Emmanuel Ponchon works in the Lifelong learning Department at the Padre Ossó Faculty, (Oviedo, Spain) and is the eduScrum rep and trainer for Spain and France. What stands out the most of his professional career is his demonstrated passion for educational innovation as shown by his many projects where children and teenagers have found a framework of responsible and free education. Likewise, he has been able to create synergies between different projects, either locally or internationally. He started to use eduScrum to teach languages as well as within agile projects for children aged 8 to 14 years old.

“I believe in the creation of nurturing environments where the children and teenagers feel responsible for their learning, where they can make their own decisions, learn to collaborate, experiment the joy of play and have a precious say over what’s going on in that environment.”

Paulina Orbitowska-Fernandez

Paulina Orbitowska-Fernandez Trainer of eduScrum and Nonviolent Communication coach, academic teacher in Intercultural Communication, facilitator of systemic transformation. She used to work as a teacher in Polish and Mexican schools from 2006 till 2017. Now she works with schools, organizations, families and individual clients supporting them in building strong relations based on empathy, communication and agility. Together with her sister she brought eduScrum to Poland since 2018 and bringing more creativity, effective communication, collaboration and critical thinking to our schools.

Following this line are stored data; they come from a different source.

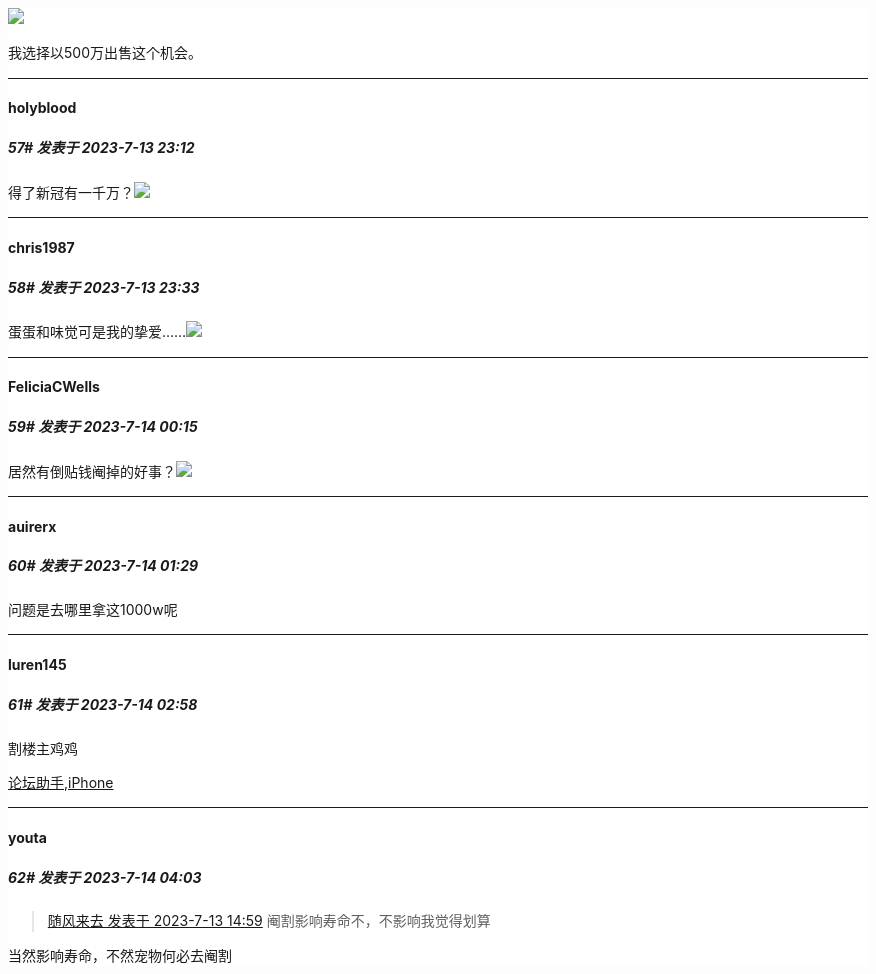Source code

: <img src="https://static.saraba1st.com/image/smiley/face2017/067.png" referrerpolicy="no-referrer">

我选择以500万出售这个机会。

*****

####  holyblood  
##### 57#       发表于 2023-7-13 23:12

得了新冠有一千万？<img src="https://static.saraba1st.com/image/smiley/face2017/037.png" referrerpolicy="no-referrer">

*****

####  chris1987  
##### 58#       发表于 2023-7-13 23:33

蛋蛋和味觉可是我的挚爱……<img src="https://static.saraba1st.com/image/smiley/face2017/024.png" referrerpolicy="no-referrer">

*****

####  FeliciaCWells  
##### 59#       发表于 2023-7-14 00:15

居然有倒贴钱阉掉的好事？<img src="https://static.saraba1st.com/image/smiley/face2017/067.png" referrerpolicy="no-referrer">

*****

####  auirerx  
##### 60#       发表于 2023-7-14 01:29

问题是去哪里拿这1000w呢


*****

####  luren145  
##### 61#       发表于 2023-7-14 02:58

割楼主鸡鸡

[论坛助手,iPhone](https://bbs.saraba1st.com/2b/forum.php?mod=viewthread&amp;tid=2029836)


*****

####  youta  
##### 62#       发表于 2023-7-14 04:03

<blockquote><a href="httphttps://bbs.saraba1st.com/2b/forum.php?mod=redirect&amp;goto=findpost&amp;pid=61649175&amp;ptid=2144247" target="_blank">随风来去 发表于 2023-7-13 14:59</a>
阉割影响寿命不，不影响我觉得划算</blockquote>
当然影响寿命，不然宠物何必去阉割

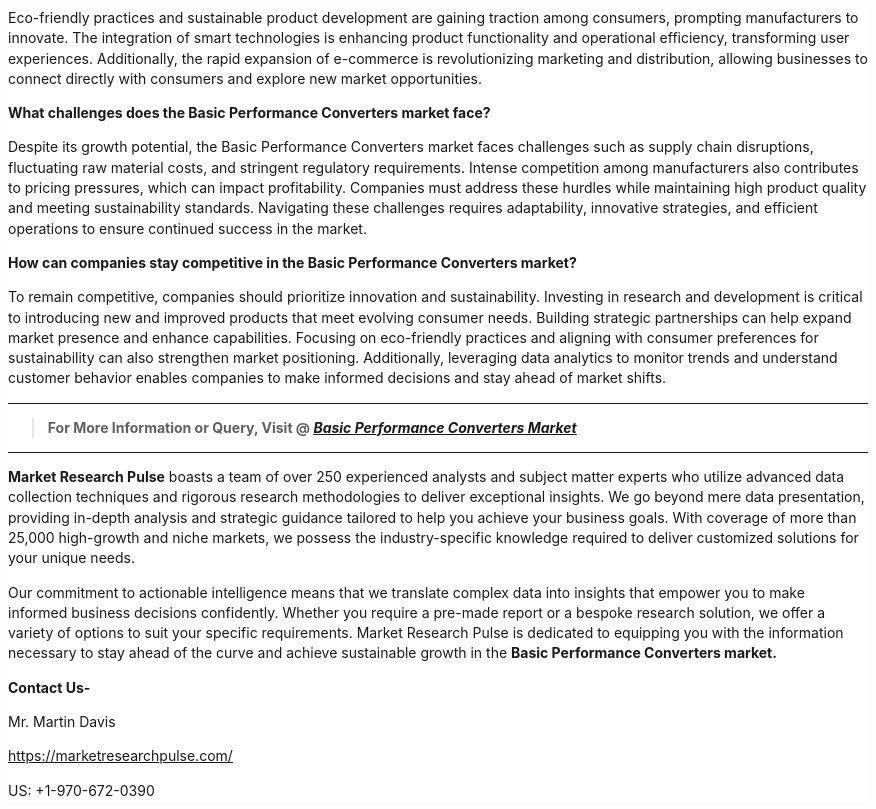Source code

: Eco-friendly practices and sustainable product development are gaining traction among consumers, prompting manufacturers to innovate. The integration of smart technologies is enhancing product functionality and operational efficiency, transforming user experiences. Additionally, the rapid expansion of e-commerce is revolutionizing marketing and distribution, allowing businesses to connect directly with consumers and explore new market opportunities.</p><p><strong>What challenges does the Basic Performance Converters market face?</strong></p><p>Despite its growth potential, the Basic Performance Converters market faces challenges such as supply chain disruptions, fluctuating raw material costs, and stringent regulatory requirements. Intense competition among manufacturers also contributes to pricing pressures, which can impact profitability. Companies must address these hurdles while maintaining high product quality and meeting sustainability standards. Navigating these challenges requires adaptability, innovative strategies, and efficient operations to ensure continued success in the market.</p><p><strong>How can companies stay competitive in the Basic Performance Converters market?</strong></p><p>To remain competitive, companies should prioritize innovation and sustainability. Investing in research and development is critical to introducing new and improved products that meet evolving consumer needs. Building strategic partnerships can help expand market presence and enhance capabilities. Focusing on eco-friendly practices and aligning with consumer preferences for sustainability can also strengthen market positioning. Additionally, leveraging data analytics to monitor trends and understand customer behavior enables companies to make informed decisions and stay ahead of market shifts.</p><hr /><blockquote><p><strong>For More Information or Query, Visit @&nbsp;<em><a href="https://marketresearchpulse.com/report/111210/basic-performance-converters-market?utm_source=Linkedin&utm_medium=023">Basic Performance Converters Market</a></em></strong></p></blockquote><hr /><p><strong>Market Research Pulse</strong> boasts a team of over 250 experienced analysts and subject matter experts who utilize advanced data collection techniques and rigorous research methodologies to deliver exceptional insights. We go beyond mere data presentation, providing in-depth analysis and strategic guidance tailored to help you achieve your business goals. With coverage of more than 25,000 high-growth and niche markets, we possess the industry-specific knowledge required to deliver customized solutions for your unique needs.</p><p>Our commitment to actionable intelligence means that we translate complex data into insights that empower you to make informed business decisions confidently. Whether you require a pre-made report or a bespoke research solution, we offer a variety of options to suit your specific requirements. Market Research Pulse is dedicated to equipping you with the information necessary to stay ahead of the curve and achieve sustainable growth in the <strong>Basic Performance Converters market.</strong></p><p><strong>Contact Us-</strong></p><p>Mr. Martin Davis</p><p>https://marketresearchpulse.com/</p><p>US: +1-970-672-0390</p>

“With these approaches she wants to help people to understand how words and on, a deeper level, our beliefs and mindset, influence our relationships at home, work, school. Trust and psychological safety in our families, teams and classrooms and how empathy and mindfulness support our brains in their full integration, so that we can shift from reactivity to relatedness. “

Mark Postema

Mark Postema I’m an eduScrum trainer and responsible for eduScrum in the Czech Republic. Most of my time I work as a Physics and English teacher on an elementary school in Trutnov.

I also work as a freelancer for several educational projects in the Czech Republic. I organize international internships for teacher and I’m tying to build bridges between education and business.

 

“It’s beautiful and inspiring to see how students can flourish in an environment build on trust and transparency. They keep surprising me with their skills and creativity. I see myself as a facilitator. It’s my responsibility to create the right environment so that they can perform the best they can. Like a beekeeper does for his bees.”